No entanto, por exigirem certa investigação, esses detalhes acabam passando despercebidos por boa parte do mercado. Com isso, vimos o fundo desvalorizar quase 17 por cento entre o início do ano e meados de junho, chegando a valores muito abaixo de seu Valor Patrimonial.
Mas o jogo começou a virar no último mês, quando o HGRE (SA:HGRE11) anunciou um yield de 1,05 por cento referente ao mês de junho, que é um belo patamar de rendimento para um FII de lajes corporativas. De lá para cá, vimos o preço da sua cota subir mais de 8 por cento.
É evidente que também vimos a redução do risco de taxação dos FIIs nesse meio tempo, o que contribuiu para uma recuperação do mercado como um todo.

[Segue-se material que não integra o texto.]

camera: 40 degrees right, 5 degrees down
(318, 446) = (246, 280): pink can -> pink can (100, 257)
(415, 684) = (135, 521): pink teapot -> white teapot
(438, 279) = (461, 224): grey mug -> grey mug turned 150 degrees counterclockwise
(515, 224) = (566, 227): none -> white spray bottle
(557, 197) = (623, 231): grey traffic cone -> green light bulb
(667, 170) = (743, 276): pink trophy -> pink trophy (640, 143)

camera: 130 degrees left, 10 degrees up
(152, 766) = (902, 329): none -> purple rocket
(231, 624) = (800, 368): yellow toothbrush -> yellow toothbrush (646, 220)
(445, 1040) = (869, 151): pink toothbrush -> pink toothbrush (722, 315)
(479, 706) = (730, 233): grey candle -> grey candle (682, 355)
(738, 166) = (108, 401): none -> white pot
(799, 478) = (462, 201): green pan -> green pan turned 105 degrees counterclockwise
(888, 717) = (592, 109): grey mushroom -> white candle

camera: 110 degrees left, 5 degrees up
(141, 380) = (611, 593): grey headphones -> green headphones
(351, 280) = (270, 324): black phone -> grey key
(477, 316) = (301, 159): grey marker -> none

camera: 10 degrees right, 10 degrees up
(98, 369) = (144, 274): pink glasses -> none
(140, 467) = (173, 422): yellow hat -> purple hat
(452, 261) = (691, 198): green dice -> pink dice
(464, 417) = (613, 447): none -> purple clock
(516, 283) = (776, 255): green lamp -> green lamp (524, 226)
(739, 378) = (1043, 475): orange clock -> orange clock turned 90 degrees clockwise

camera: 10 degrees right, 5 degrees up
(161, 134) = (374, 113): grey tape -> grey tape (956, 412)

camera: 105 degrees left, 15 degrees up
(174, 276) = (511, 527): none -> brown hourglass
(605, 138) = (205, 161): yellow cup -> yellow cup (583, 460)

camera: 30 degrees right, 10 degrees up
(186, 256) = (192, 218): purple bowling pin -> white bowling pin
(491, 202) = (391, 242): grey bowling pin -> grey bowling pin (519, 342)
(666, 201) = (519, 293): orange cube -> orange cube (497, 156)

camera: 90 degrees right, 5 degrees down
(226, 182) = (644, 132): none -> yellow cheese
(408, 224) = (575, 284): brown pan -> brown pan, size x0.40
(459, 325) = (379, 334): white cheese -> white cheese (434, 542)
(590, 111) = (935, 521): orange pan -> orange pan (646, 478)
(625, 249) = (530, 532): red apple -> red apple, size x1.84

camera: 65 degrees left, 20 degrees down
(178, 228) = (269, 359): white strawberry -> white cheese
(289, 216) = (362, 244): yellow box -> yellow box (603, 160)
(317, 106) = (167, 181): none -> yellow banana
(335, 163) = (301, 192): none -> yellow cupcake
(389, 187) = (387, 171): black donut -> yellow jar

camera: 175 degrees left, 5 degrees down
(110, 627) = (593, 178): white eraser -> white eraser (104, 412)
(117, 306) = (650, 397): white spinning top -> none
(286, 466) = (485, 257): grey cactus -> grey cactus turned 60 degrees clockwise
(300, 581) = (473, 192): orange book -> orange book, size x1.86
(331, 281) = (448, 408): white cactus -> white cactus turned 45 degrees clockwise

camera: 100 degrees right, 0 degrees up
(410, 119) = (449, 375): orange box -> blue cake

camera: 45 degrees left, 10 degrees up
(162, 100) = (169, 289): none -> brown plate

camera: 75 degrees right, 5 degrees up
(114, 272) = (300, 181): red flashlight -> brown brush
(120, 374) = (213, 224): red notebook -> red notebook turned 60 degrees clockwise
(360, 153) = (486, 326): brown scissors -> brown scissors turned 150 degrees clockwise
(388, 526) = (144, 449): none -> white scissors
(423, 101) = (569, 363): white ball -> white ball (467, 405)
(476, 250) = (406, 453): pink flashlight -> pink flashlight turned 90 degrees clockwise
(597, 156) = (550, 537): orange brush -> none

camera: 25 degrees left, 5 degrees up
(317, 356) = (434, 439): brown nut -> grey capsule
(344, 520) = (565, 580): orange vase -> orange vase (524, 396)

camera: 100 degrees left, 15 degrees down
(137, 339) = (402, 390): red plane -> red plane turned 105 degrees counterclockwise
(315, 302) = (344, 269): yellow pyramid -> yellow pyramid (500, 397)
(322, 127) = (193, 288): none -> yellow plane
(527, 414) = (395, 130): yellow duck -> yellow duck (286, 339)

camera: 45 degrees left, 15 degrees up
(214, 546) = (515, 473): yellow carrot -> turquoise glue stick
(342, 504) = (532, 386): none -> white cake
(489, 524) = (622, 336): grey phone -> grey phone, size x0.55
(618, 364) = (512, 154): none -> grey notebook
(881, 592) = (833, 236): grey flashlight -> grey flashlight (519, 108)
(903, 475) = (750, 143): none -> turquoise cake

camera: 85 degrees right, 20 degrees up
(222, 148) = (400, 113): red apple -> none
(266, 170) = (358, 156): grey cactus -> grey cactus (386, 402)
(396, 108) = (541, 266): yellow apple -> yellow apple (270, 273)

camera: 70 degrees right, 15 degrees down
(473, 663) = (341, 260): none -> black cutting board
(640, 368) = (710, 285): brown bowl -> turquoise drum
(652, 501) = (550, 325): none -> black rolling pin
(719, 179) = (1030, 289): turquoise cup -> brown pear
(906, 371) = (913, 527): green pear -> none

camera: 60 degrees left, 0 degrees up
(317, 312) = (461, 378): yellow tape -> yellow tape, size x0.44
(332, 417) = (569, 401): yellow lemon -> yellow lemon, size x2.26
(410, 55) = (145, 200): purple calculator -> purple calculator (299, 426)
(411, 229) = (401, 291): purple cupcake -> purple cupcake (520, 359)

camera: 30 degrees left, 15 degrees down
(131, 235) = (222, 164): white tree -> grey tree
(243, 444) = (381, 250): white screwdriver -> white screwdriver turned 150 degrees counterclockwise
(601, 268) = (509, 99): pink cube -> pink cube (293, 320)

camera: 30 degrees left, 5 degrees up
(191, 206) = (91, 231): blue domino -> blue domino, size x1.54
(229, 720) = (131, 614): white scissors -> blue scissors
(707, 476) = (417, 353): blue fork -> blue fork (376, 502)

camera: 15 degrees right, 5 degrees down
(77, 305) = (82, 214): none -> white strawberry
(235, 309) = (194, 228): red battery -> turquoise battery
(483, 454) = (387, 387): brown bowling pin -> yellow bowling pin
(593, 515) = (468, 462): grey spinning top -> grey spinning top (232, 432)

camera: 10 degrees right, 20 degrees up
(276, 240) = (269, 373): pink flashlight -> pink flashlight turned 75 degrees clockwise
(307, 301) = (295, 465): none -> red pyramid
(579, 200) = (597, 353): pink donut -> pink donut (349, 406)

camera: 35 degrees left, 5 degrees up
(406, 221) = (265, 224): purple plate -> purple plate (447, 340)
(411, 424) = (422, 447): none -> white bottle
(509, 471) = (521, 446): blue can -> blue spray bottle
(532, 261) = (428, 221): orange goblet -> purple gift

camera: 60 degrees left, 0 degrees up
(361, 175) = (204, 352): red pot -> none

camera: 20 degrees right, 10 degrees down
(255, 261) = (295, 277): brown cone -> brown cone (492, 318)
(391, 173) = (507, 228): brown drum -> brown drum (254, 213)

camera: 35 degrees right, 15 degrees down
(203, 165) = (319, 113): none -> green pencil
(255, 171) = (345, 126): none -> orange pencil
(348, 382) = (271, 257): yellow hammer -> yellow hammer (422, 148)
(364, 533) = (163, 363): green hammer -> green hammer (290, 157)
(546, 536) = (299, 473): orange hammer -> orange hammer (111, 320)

Mas quando comparamos o desempenho do Fundo com o índice IFI-E (SA:IFIE11), que representa a média dos principais fundos de lajes do mercado, percebemos que, ainda assim, a cota do HGRE valorizou quase o dobro nesse ínterim.
Todavia, a distribuição foi impactada positivamente por vendas de imóveis realizadas recentemente com a finalidade de reciclar o portfólio, além do recebimento de valores de um acordo feito com um de seus inquilinos, sendo que ambos são eventos não recorrentes.
Esse fato não invalida de modo algum as perspectivas interessantes para o CSHG Real Estate, mas pode pegar muitos “caçadores de yields” de surpresa.
Menos caçador de yield, mais detetive
Não há nada de errado em tomar decisões com base na distribuição de proventos. Pelo contrário, como os FIIs são frequentemente utilizados para a obtenção de renda, essa informação acaba sendo muito importante para a nossa decisão.
Isso não significa, no entanto, que a sua escolha deva ser feita simplesmente perpetuando os dividendos correntes dos fundos. Mais importante do que isso é você entender muito bem o passado, presente e as perspectivas para o FII que está investindo. Além de ter muito claro como esse fundo gera valor aos seus cotistas.
Por não seguir esse processo de investimento, o caçador de yield costuma ser pego de surpresa em muitas ocasiões. Já o investidor detetive, não! Portanto, procure sempre ser o segundo perfil de investidor.
Lembre-se: é do seu suado dinheiro que estamos falando!